The concern of men for the satisfaction of theirs needs thus becomes an attempt to provide in advance for meeting their requirements in the future, and we shall therefore call a person’s requirements those quantities of goods that are necessary to satisfy his needs within the time period covered by his plans.3
There are two kinds of knowledge that men must possess as a prerequisite for any successful attempt to provide in advance for the satisfaction of their needs. They must become clear: (a) about their requirements—that is, about the quantities of goods they will need to satisfy their needs during the time period over which their plans extend, and (b) about the quantities of goods at their disposal for the purpose of meeting these requirements.
All provident activity directed to the satisfaction of human needs is based on knowledge of these two classes of quantities. Lacking knowledge of the first, the activity of men would be conducted blindly, for they would be ignorant of their objective. Lacking knowledge of the second, their activity would be planless, for they would have no conception of the available means.

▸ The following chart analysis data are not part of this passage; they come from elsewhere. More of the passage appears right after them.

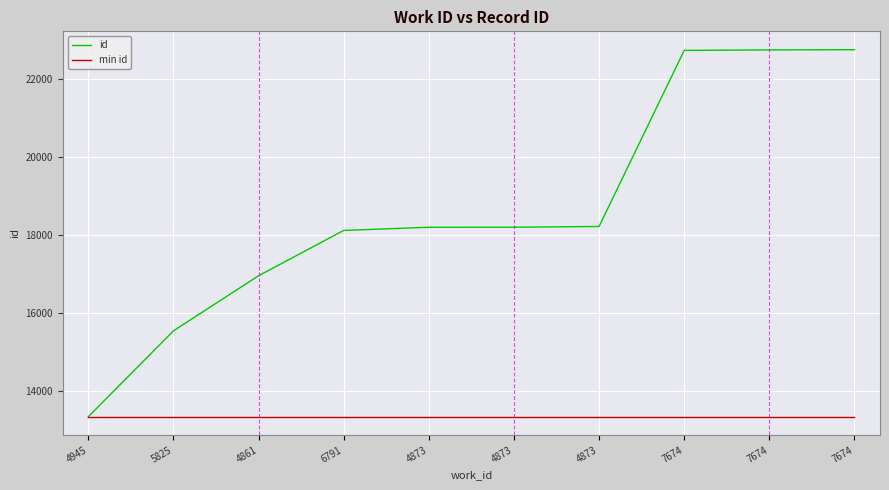

Does the chart display data point markers on the line(s)?

No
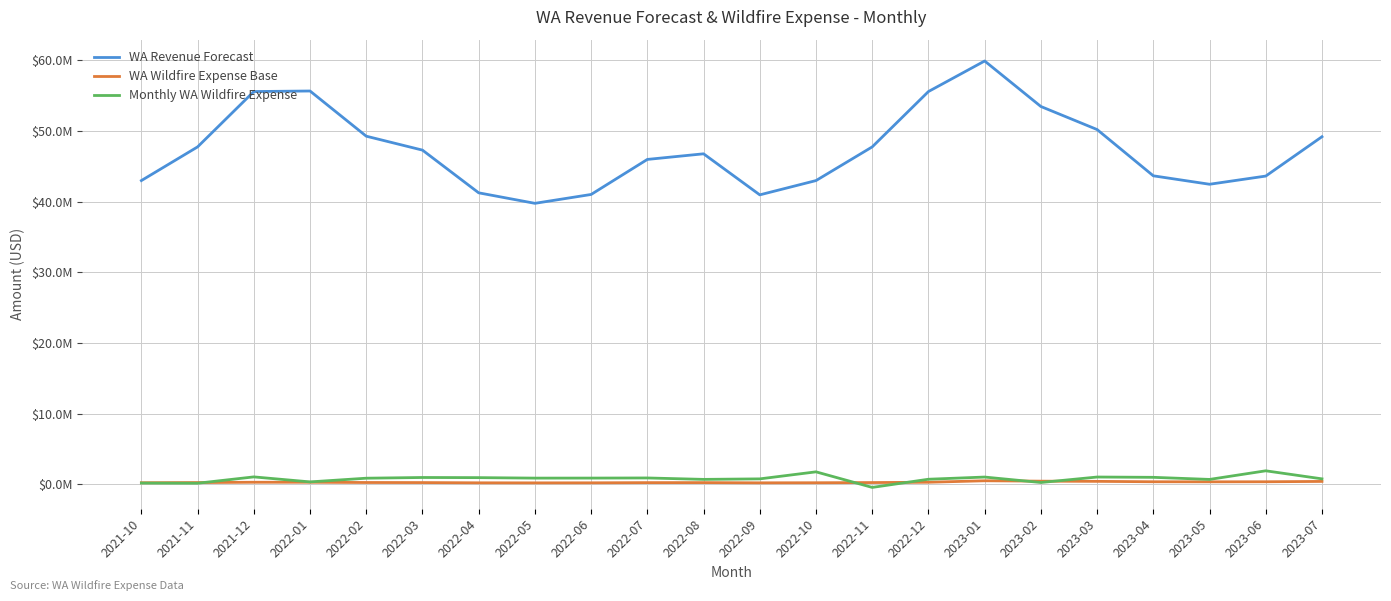

Reading left to right, what are all the values shown in this chart?

WA Revenue Forecast: 42996238.9	47763131.4	55594972.1	55671585.4	49278167.6	47305565.4	41263283.3	39777362.5	41031668.2	45989609.3	46784832.8	40976188.3	42996238.9	47763131.4	55594972.1	59919006.7	53479362.4	50218240.8	43669968.5	42475639.9	43634188.5	49202023.7
WA Wildfire Expense Base: 237690.7	264042.9	307338.7	307762.2	272418.3	261513.4	228110.6	219896.2	226830.2	254238.6	258634.7	226523.5	237690.7	264042.9	307338.7	517208.8	461623.1	433473.8	376950.4	366641.2	376641.6	424702.0
Monthly WA Wildfire Expense: 192429.3	169217.8	1065483.2	357664.6	880428.3	980924.4	960933.2	892770.4	897081.4	915230.8	713596.7	785208.6	1781186.4	-423277.8	732993.4	1043112.3	271230.2	1046615.0	1003919.9	708602.5	1927136.5	788133.6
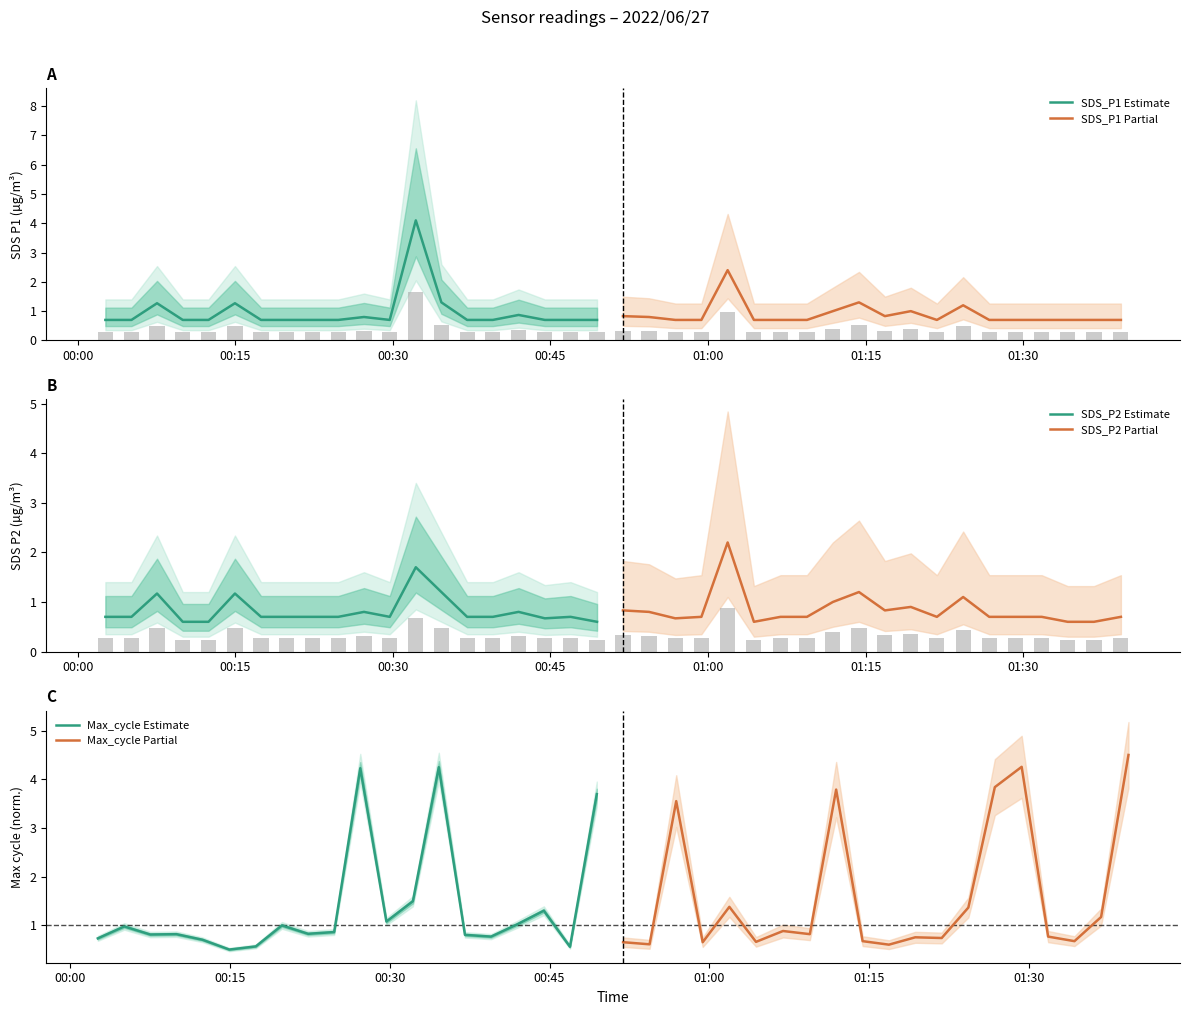

What is the highest value of the SDS_P1 Estimate series?

4.1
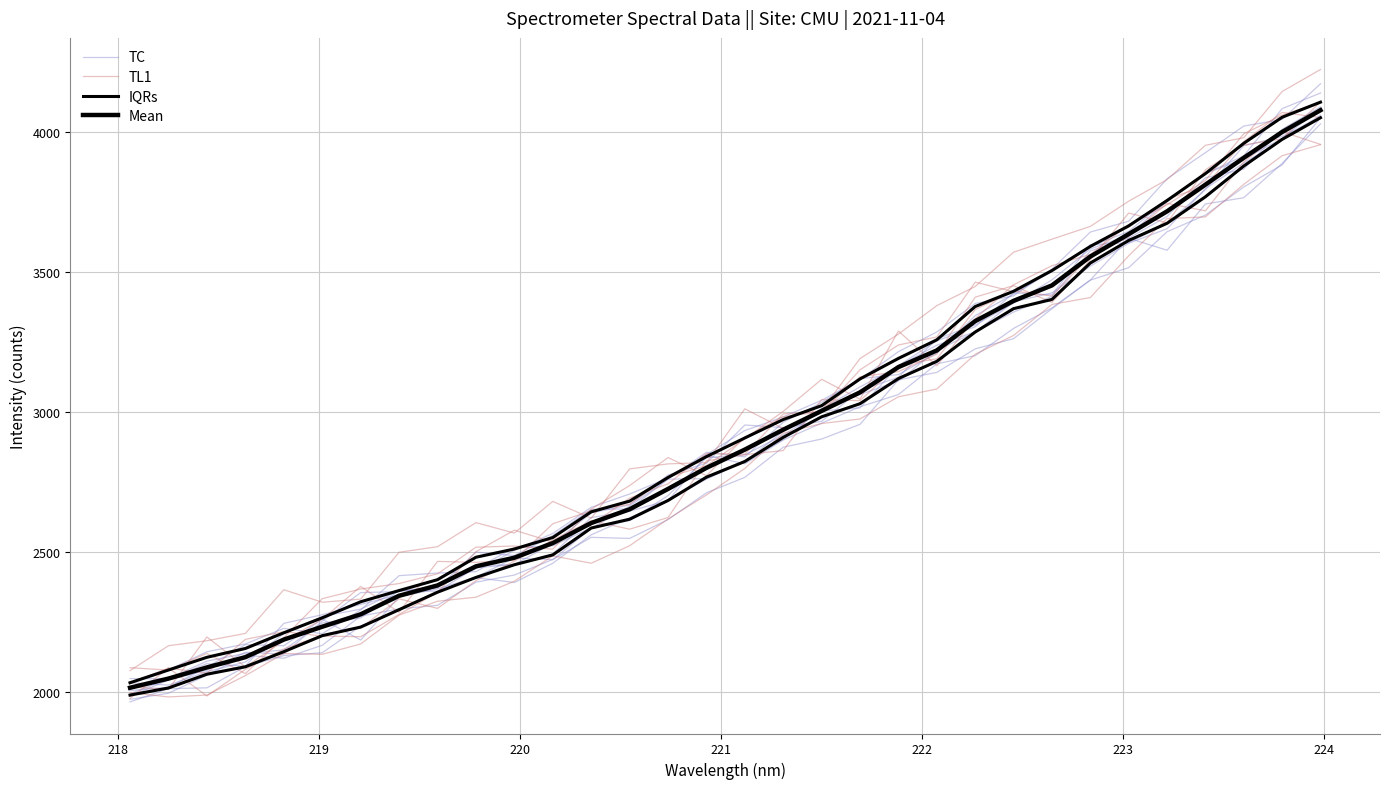

True or false: IQRs has more than 0 interior local peaks.

False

In what follows, it will first be shown how men arrive at a knowledge of their requirements for future time periods; it will then be shown how they estimate the quantities of goods that will be at their disposal during these time periods; and finally a description will be given of the activity by which men endeavor to direct the quantities of goods (consumption goods and means of production) at their disposal to the most effective satisfaction of their needs.